In the paper, “Healing though Self-Expression: The Role of Art Therapy in Medicine,” Mr. Patrick says while research into art therapy is still in its infancy, the article illustrates the potential of this non-pharmacological adjunct to traditional therapy. “We included vignettes of multiple patients who have found new identities and emotional solace by turning to art during their recoveries and I encourage everyone to read our article to understand the benefits of art therapy.”
“We strove to provide an easily accessible review of what art therapy is, its benefits and limitations, through the lens of direct patient outcomes.
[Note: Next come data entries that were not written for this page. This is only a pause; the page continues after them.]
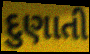
દુણાતી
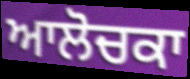
ਆਲੋਚਕਾ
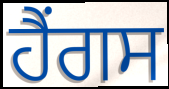
ਹੈਂਗਸ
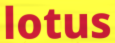
lotus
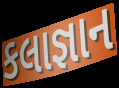
કલાજ્ઞાન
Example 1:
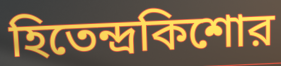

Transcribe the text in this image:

হিতেন্দ্রকিশোর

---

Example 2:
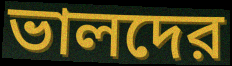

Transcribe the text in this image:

ভালদের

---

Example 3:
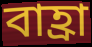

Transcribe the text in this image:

বাহ্রা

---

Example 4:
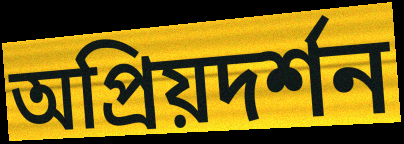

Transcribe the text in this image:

অপ্রিয়দর্শন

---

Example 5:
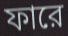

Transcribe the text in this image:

ফারে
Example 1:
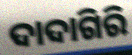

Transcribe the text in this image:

ଦାଦାଗିରି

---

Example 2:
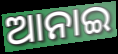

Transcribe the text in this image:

ଆନାଇ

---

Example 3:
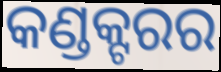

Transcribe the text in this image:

କଣ୍ଡକ୍ଟରର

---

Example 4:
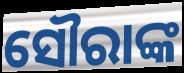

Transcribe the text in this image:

ସୌରାଙ୍କ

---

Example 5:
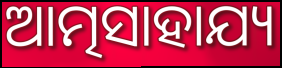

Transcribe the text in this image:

ଆତ୍ମସାହାଯ୍ୟ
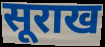
सूराख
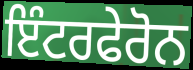
ਇੰਟਰਫੇਰੋਨ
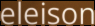
eleison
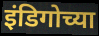
इंडिगोच्या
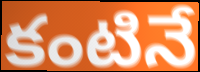
కంటినే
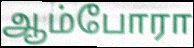
ஆம்போரா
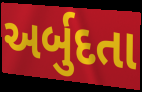
અર્બુદતા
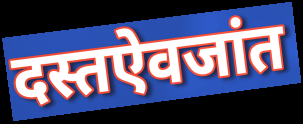
दस्तऐवजांत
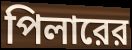
পিলারের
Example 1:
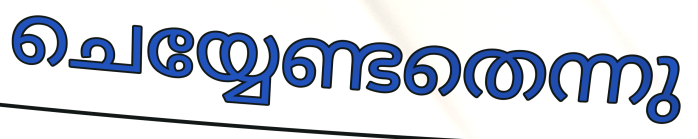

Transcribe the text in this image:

ചെയ്യേണ്ടതെന്നു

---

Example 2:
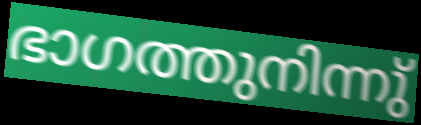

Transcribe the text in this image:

ഭാഗത്തുനിന്നു്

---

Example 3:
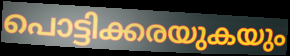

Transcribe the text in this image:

പൊട്ടിക്കരയുകയും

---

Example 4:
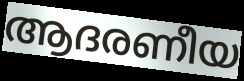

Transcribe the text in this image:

ആദരണീയ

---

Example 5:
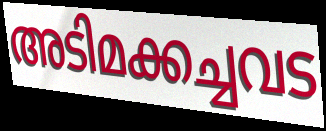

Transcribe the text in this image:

അടിമക്കച്ചവട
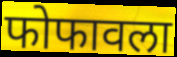
फोफावला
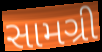
સામગ્રી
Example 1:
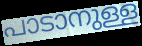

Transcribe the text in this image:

പാടാനുള്ള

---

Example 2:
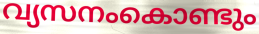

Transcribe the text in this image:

വ്യസനംകൊണ്ടും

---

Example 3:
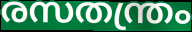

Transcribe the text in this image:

രസതന്ത്രം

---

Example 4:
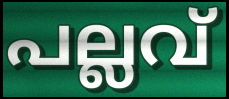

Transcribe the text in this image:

പല്ലവ്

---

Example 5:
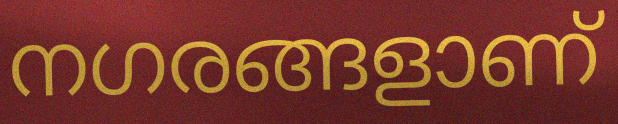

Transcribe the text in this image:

നഗരങ്ങളാണ്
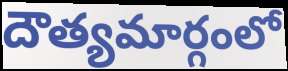
దౌత్యమార్గంలో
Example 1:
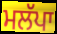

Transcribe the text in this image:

ਮਲੱਪਾ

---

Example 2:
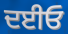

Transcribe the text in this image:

ਦਈਓ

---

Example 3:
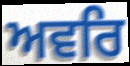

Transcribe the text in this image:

ਅਵਰਿ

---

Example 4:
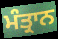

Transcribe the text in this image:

ਮੰਤ੍ਰਾਨ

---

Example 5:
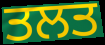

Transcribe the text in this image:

ਤਲਤ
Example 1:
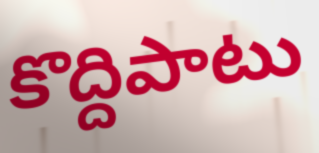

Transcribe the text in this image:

కొద్దిపాటు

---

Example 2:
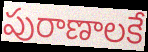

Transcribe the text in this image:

పురాణాలకే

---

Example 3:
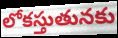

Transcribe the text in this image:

లోకస్తుతునకు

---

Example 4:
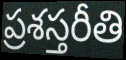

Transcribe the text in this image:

ప్రశస్తరీతి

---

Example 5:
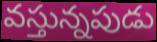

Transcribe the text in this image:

వస్తున్నపుడు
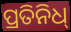
ପ୍ରତିନିଧ୍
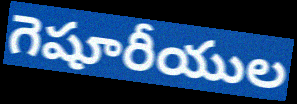
గెషూరీయుల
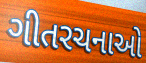
ગીતરચનાઓ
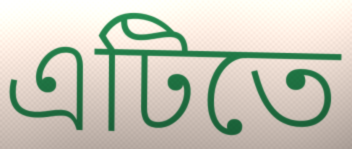
এটিতে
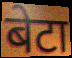
बेटा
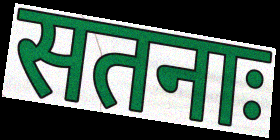
सतनाः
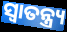
ସ୍ଵାତନ୍ତ୍ର୍ୟ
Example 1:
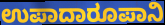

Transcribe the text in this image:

Hopefully this work will encourage physicians across disciplines to utilize art therapy and to advocate for further research on this novel therapy," explains Mr. Karp. “It was very clear to us that art therapy has tremendous potential for a wide variety of patients. Still, many physicians do not regularly refer their patients,” says Mr. Karp.
Dr. Etienne, who has been using both music and art therapy for many years as adjuncts to treat his patients with traumatic brain injury, dementia and stroke, speaks to the importance of this paper saying, “It is refreshing to offer a treatment that does not have any negative side effects.” He adds, “It was my pleasure to work with hard working students from the School of Medicine and the School of Health Sciences and Practice and I encourage more collaborations between the schools here at NYMC.”